There will be peace. Conviction is a fist of stone at the heart of all things. Its form is shaped by sure hands, the detritus quickly swept from view. It is built to withstand, built to defy challenge, and when cornered it fights without honour. There is nothing more terrible than conviction.

It was generally held that no one of Azathanai blood could be found within Dracons Hold. Indeed, few of those weary-eyed creatures from beyond Bareth Solitude ever visited the city-state of Kurald Galain, except as stone-cutters and builders of edifices, summoned to some task or venture. But the Hold’s lord was not a man to welcome questions in matters of personal inclination. If by an Azathanai hand ambivalent words were carved above the threshold to the Hold’s Great House — as if to announce a new age with either a promise or a threat — that was solely the business of Lord Draconus, Consort to Mother Dark.

In any case, it was not often of late that the Hold was home to its lord, now that he stood at her side in the Citadel of Kharkanas, making his sudden return after a night’s hard ride both disquieting and the source of whispered rumours.

The thunder of horse hoofs approached through the faint light of the sun’s rise — a light ever muted by the Hold’s nearness to the heart of Mother Dark’s power — and that sound grew until it rumbled through the arched gateway and pounded into the courtyard, scattering red clay from the road beyond. Neck arched by the reins held tight in his master’s gloved hands, the warhorse Calaras drew up, breath billowing, lather streaming down its sleek black neck and chest. The sight gave the onrushing grooms pause.

The huge man commanding this formidable beast then dismounted, abandoning the reins to dangle, and strode without comment into the Great House. Household servants scrambled like hens from his path.

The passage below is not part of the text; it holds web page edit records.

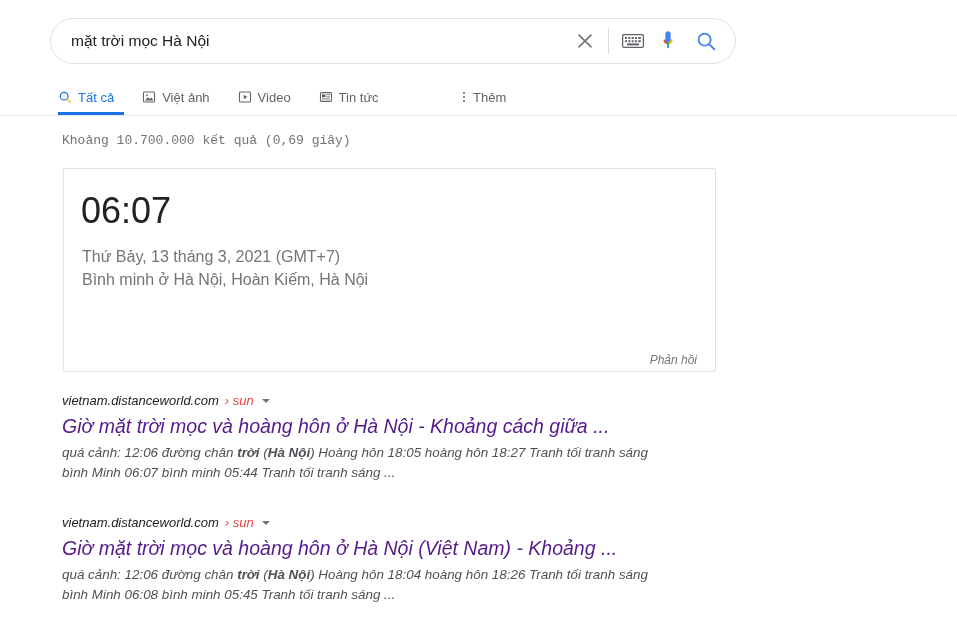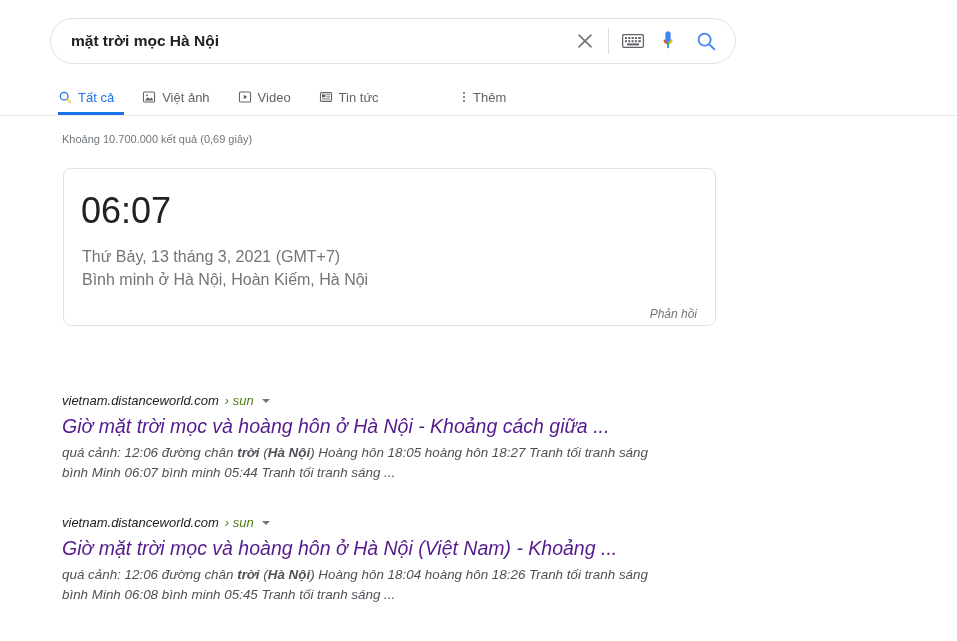"mặt trời mọc Hà Nội" .search-input { font-weight: bold -> none }
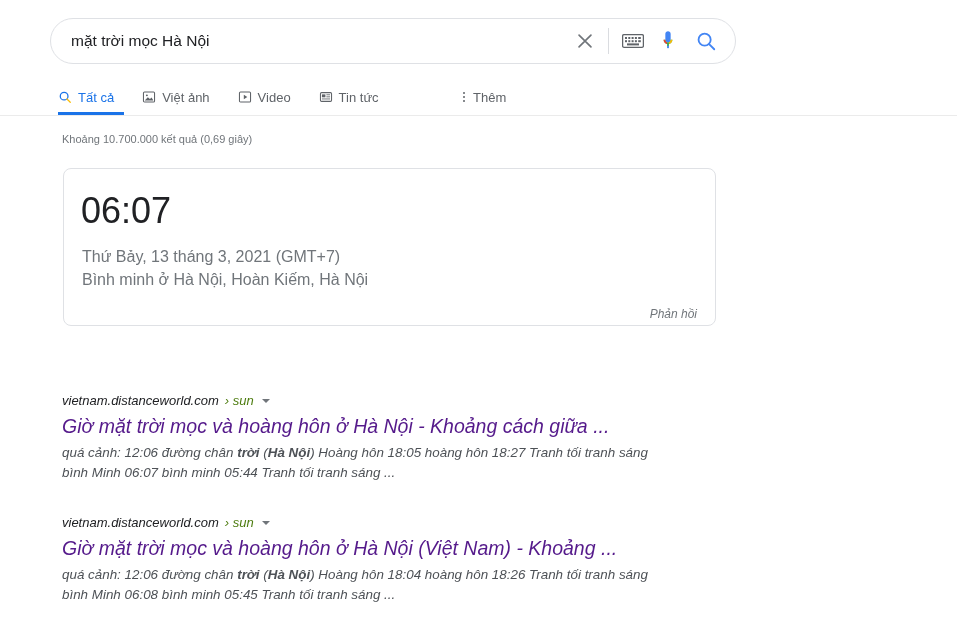"Khoảng 10.700.000 kết quả (0,69" .stats { font-family: none -> Liberation Mono, monospace; font-size: 11px -> 13px }
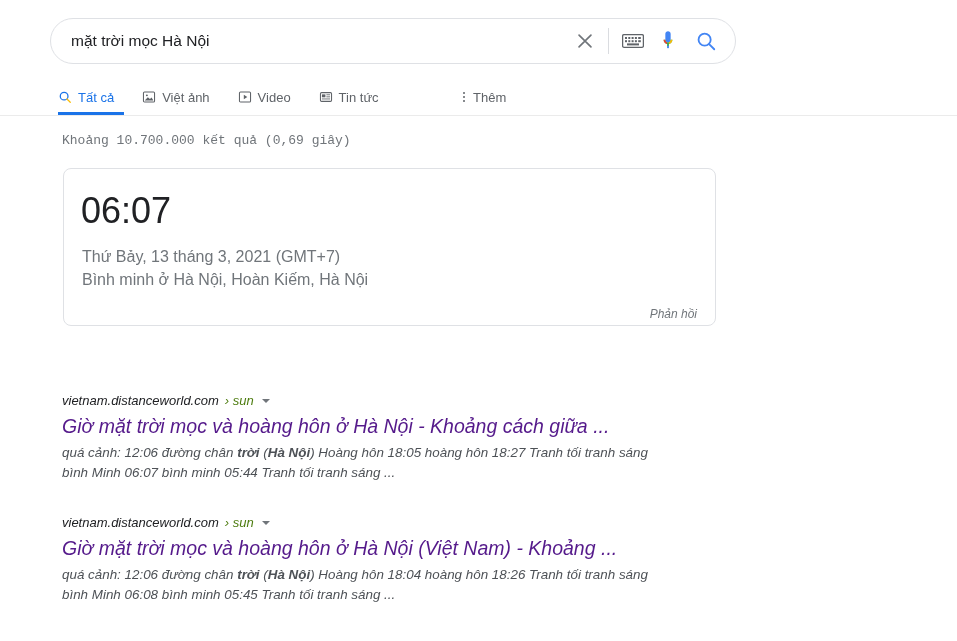"06:07" .card { border-radius: 8px -> 2px; height: 158px -> 204px }
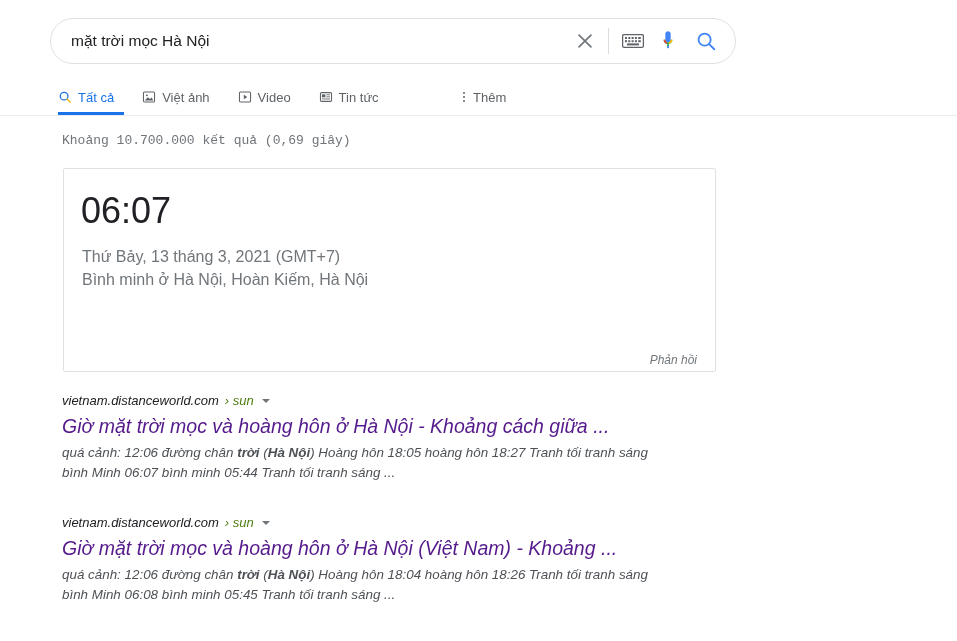"› sun" .result-url .crumb { color: #4d7c0f -> #ef4444 }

There was no hint of emotion upon the Lord’s face, but this was a detail well known and not unexpected. Draconus gave nothing away, and perhaps it was the mystery in those so-dark eyes that had ever been the source of his power. His likeness, brushed by the brilliant artist Kadaspala of House Enes, now commanded pride of place in the Citadel’s Hall of Portraits, and it was indeed a hand of genius that had managed to capture the unknowable in Draconus’s visage, the hint of something beyond the perfection of his Tiste features, a deepening behind the proof of his pure blood. It was the image of a man who was king in all but name.

Arathan stood at the window of the Old Tower, having taken position there upon hearing the bell announcing his father’s imminent return. He watched Draconus ride into the courtyard, eyes missing nothing, one hand up to his face as he bit skin and pieces of nail from his fingers — the tips were red nubs, swollen with endless spit, and on occasion they bled, staining the sheets of his bed at night. He studied the movements of Draconus as the huge man dismounted, carelessly abandoning Calaras to the grooms, to then stride towards the entrance.

The three-storey tower commanded the northwest corner of the Great House, with the house’s main doors to the right and out of sight from the upper floor’s window. At moments like these, Arathan would tense, breath held, straining with all his senses for the moment when his father crossed the threshold and set foot on the hard bared stones of the vestibule. He waited, for a change in the atmosphere, a trembling in the ancient walls of the edifice, the very thunder of the Lord’s presence.

As ever, there was nothing. And Arathan never knew if the failing was his, or if his father’s power was sealed away inside that imposing frame and behind those unerring eyes, contained by a will verging on perfection. He suspected the former — he saw how others reacted, the tightening of expressions among the highborn, the shying away of those of lesser rank, and how on occasion both reactions warred within the same individual. Draconus was feared for reasons Arathan could not comprehend.

In truth, he did not expect more of himself in this matter. He was a bastard son, after all, and a child born of a mother he never knew and had never heard named. In his seventeen years of life he had been in the same room with his father perhaps twenty times; surely no more than that, and not once had Draconus addressed him. He was not privileged to dine in the main hall; he was tutored in private and taught the use of weapons alongside the recruits of the Houseblades. Even in the days and nights immediately following his near-drowning, when in his ninth winter he’d fallen through ice, he’d been attended to by the guards’ healer, and had received no visitors barring his three younger half-sisters, who had peered in through the doorway — a trio of round, wide-eyed faces — only to immediately flee down the corridor voicing squeals.